There's a line in those chapters about how everyone in Perdido knows Sister will never marry, and
little_tristan pointed out that as, later in the series Sister does marry, what the line really means is that her mother has caused everyone in Perdido to believe that Sister will never marry.
But the whole stereotype gets peeled away once Oscar realizes what his mother is up to and becomes desperate to take Elinor and escape. The one person he goes to for advice is Sister, and she pins his ears right back and gives him the key to moving forward. And from there, in the series, you see a totally different arc for her. She begins to plot. She begins to hope, and foment.
It's a complicated and delightful family drama. So many machinations! So much Mary-Love thwarting her children's desires for their own families, which is kind of ironic, considering her name is nearly "marry-love". She wants them to do no such thing! Everyone stay where they are until told otherwise! Mm. Mary-Love does a lot of sitting on the porch and fanning herself while Sister does all that needlepoint and the party goes on next door at Uncle James' house.
Uncle James by the way, is coded by McDowell as "bearing the stamp of femininity" and everyone and their chickens (including Mary-Love) explicitly state he never should've married. He collects silver flatware.
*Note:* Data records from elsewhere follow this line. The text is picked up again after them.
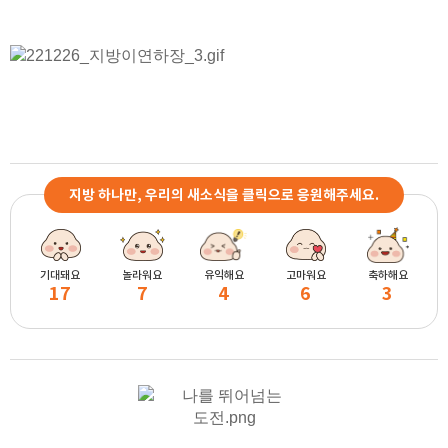
지방 하나만, 우리의 새소식을 클릭으로 응원해주세요.
기대돼요
놀라워요
유익해요
고마워요
축하해요
17
7
4
6
3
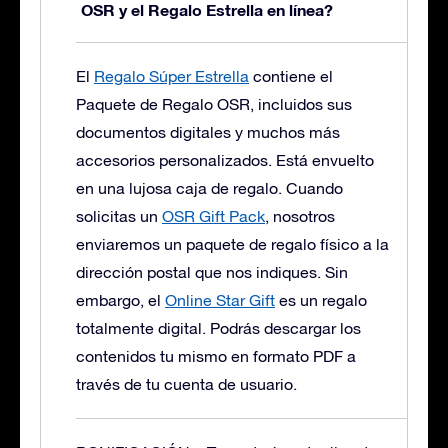
OSR y el Regalo Estrella en línea?
El
Regalo Súper Estrella
contiene el
Paquete de Regalo OSR, incluidos sus
documentos digitales y muchos más
accesorios personalizados. Está envuelto
en una lujosa caja de regalo.
Cuando
solicitas un
OSR Gift Pack
, nosotros
enviaremos un paquete de regalo físico a la
dirección postal que nos indiques. Sin
embargo, el
Online Star Gift
es un regalo
totalmente digital. Podrás descargar los
contenidos tu mismo en formato PDF a
través de tu cuenta de usuario.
And he's a hero of the story!
He's not side-lined by his unspoken homosexuality, he doesn't die to it, he's a fantastic father -- and this was published in 1983. James is one of my favorite characters in the series. He's so unstintingly generous and so happy hosting Elinor while she's playing the role of the single school-teacher, and having Oscar come to dinner each day and again after work while he woos her. He loves being in the thick of things and very little seems to discomfit him -- the notable exception being his wife, Genevieve, who he pays to stay the hell away from him.
Overall, this book has an awful lot to say about motherhood.
- Mary-Love is a terrible mother who tries to strangle her children with her own apron strings.
- Genevieve is nearly a worse mother who seals her own demise by beating her daughter. Pro tip: don't beat your children where a rivermonster can find out about it.
- Elinor, when push comes to Mary-Love's shove, gives her mother-in-law her first-born daughter in order to win hers and Oscar's freedom. And it's surprisingly unemotional, this exchange. You never feel like she's in pain and you as the reader certainly aren't in pain for her.
It's like a big game of chess being played by these women -- and make no mistake, Elinor engineers her courtship by Oscar, he just shows up and is cheerful and understanding. In fact at one point Sister thinks about Elinor as seeing everyone in Perdido as dolls on a game board that she can just pick up and move at will.
Author's Note:
Perdido, Alabama, does indeed exist, and in the place I have put it. Yet it does not now, nor ever did possess the buildings, geography, or population I ascribe to it... Yet the landscapes and persons I describe, I venture to say, are not wholly imaginary.